Javier Colon showing what he can bring to the stage

By Jim Dail

8/12/20253 min read

Javier Colon may be best known for his winning voice on “The Voice,” but he’s busy now hitting the road to showcase his songwriting and performance abilities.

“The new album is moving along, and I am still touring to support the shows,” he said. “It’s not the same as it used to be. Sales are just not what they used to be in the music business.”

The album “Gravity,” his fourth and first for Concord Records, and he will hit the stage Saturday at Thornton Winery as part of the 2016 Champagne Jazz Concert Series.

“We put this album together over the course of a year,” he said. “Some songs I had written before this partnership with Concord. We weren’t looking to fit the songs into a particular box. I know from previous ones, you get to a spot where you need a ballad here or an up tempo one there. There were times it felt as though it was forcing me to do something I didn’t want to do.”

That changed with the latest record.

“I had autonomy to do what I wanted to and could do,” he said.
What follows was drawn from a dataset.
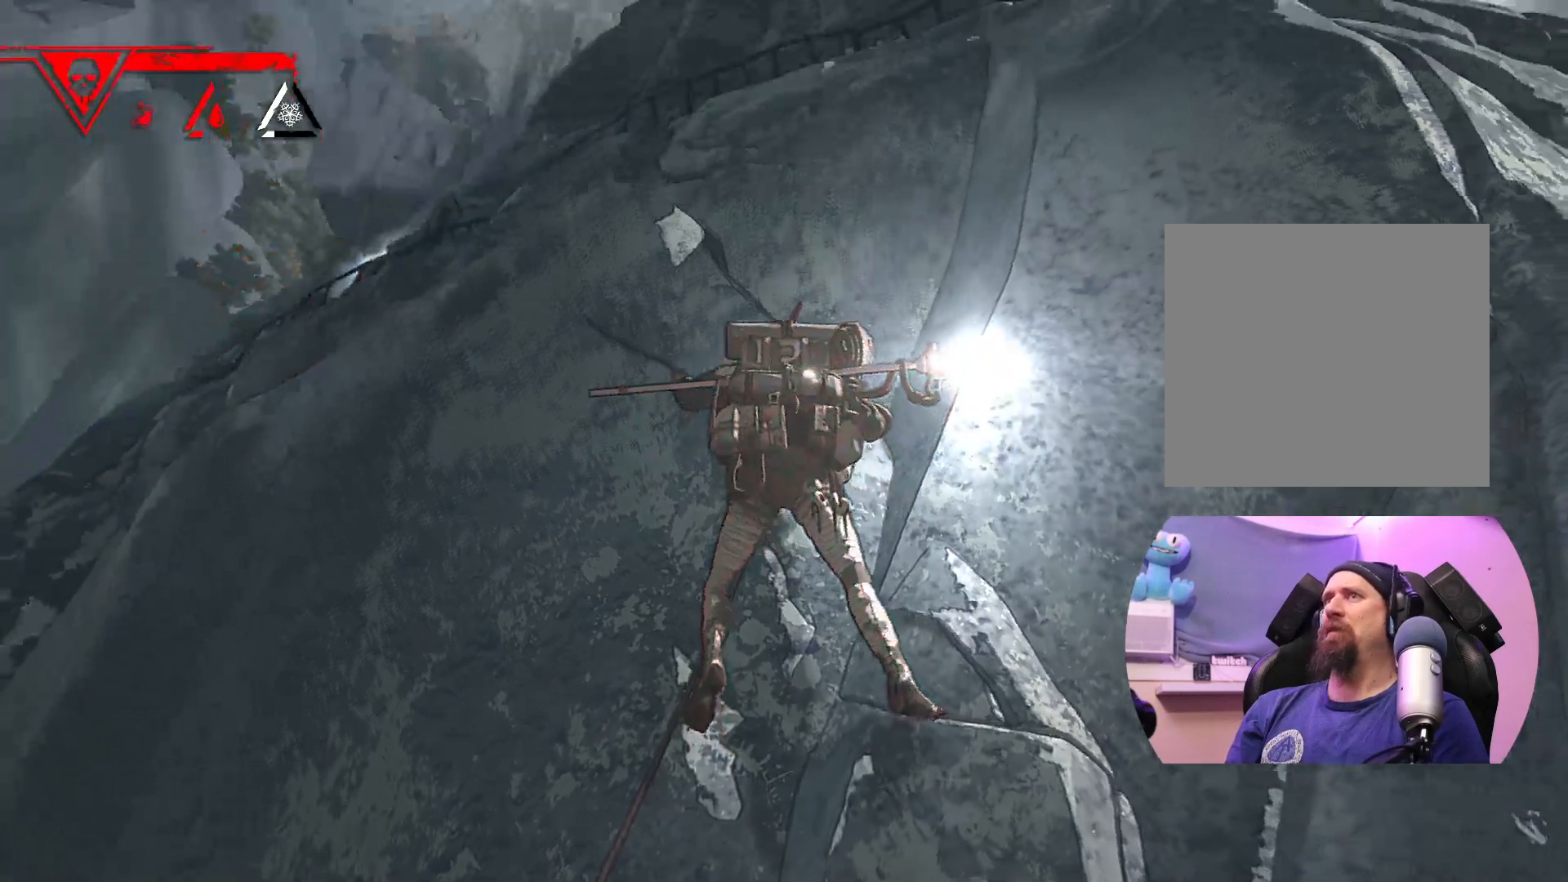
{"buttons": [], "left_stick": "center", "right_stick": "down-right", "events": [[400, "right_stick", "down-right"]]}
Colon got his start in music in Connecticut, where his father was in the business.

“He was in the radio business, a Spanish-language radio DJ in Hartford,” he said. “He’d been doing that since I was 8 years old and he partnered up and bought a station in Bridgeport becoming the first Dominican owner. So, the music was always on as I was growing up. Every moment of my childhood the radio was on and that music was the background noise of my childhood.”

The singers rapidly influenced him.

“I would listen to these crooners and id try to imitate them, and it just appealed to me,” he said. “It was how I was infused into the music.”

Of course, his big claim to fame came with “The Voice,” where he was the winner of the very first contest.

“I was at a place before the show where I’d had one record with Capitol Record and got dropped,” he said. “I rode the wave as far as I could. I did some touring here and there, especially college shows based on my previous deal. The well had dried up in 2011, and I had some producer friends, the same guys who got me my first deal.”

The problem was no one was very interested in signing him.

“I thought I had a deal with Blue Note and I did a showcase for them and I really thought I was going to be signed but they passed,” he said. “It was like a dagger. I had a wife and two daughters and I wasn’t making enough money to keep it all going and be a responsible adult and father. I had to do whatever it took to make ends meet and if that meant I wasn’t doing music anymore, then that had to be it.”

Two weeks later, he received an email about “The Voice.”

“I didn’t want to do it at first, and I figured it might be a bad show,” he said. “They had sent some videos of the Dutch version and it was a success there. I didn’t know if America would like it. My brother talked me into it. He told me I didn’t have anything going on and to not pass up the opportunity. I figured I might as well give it a shot.”

He enjoyed working with talent coaches and the experience, but there was some trouble on the horizon.

“You know, after ‘The Voice’ I did have to fight to be the person I was on the show,” he said. “I sang certain songs, and I really got to be myself on the show. When I got off they were trying to morph me into something I wasn’t.”

But with “Gravity,” it’s a different story.

There was some back and forth, and they won some and I won some,” he said. “I could put songs on the record that I felt strongly about. And yeah, there was a couple I might not have put on there but I thought while they maybe not my favorite, there was give and take.”

Regardless of what happens with the record, he plans to keep going.

“I’m going to keep grinding it out because I love this,” he said.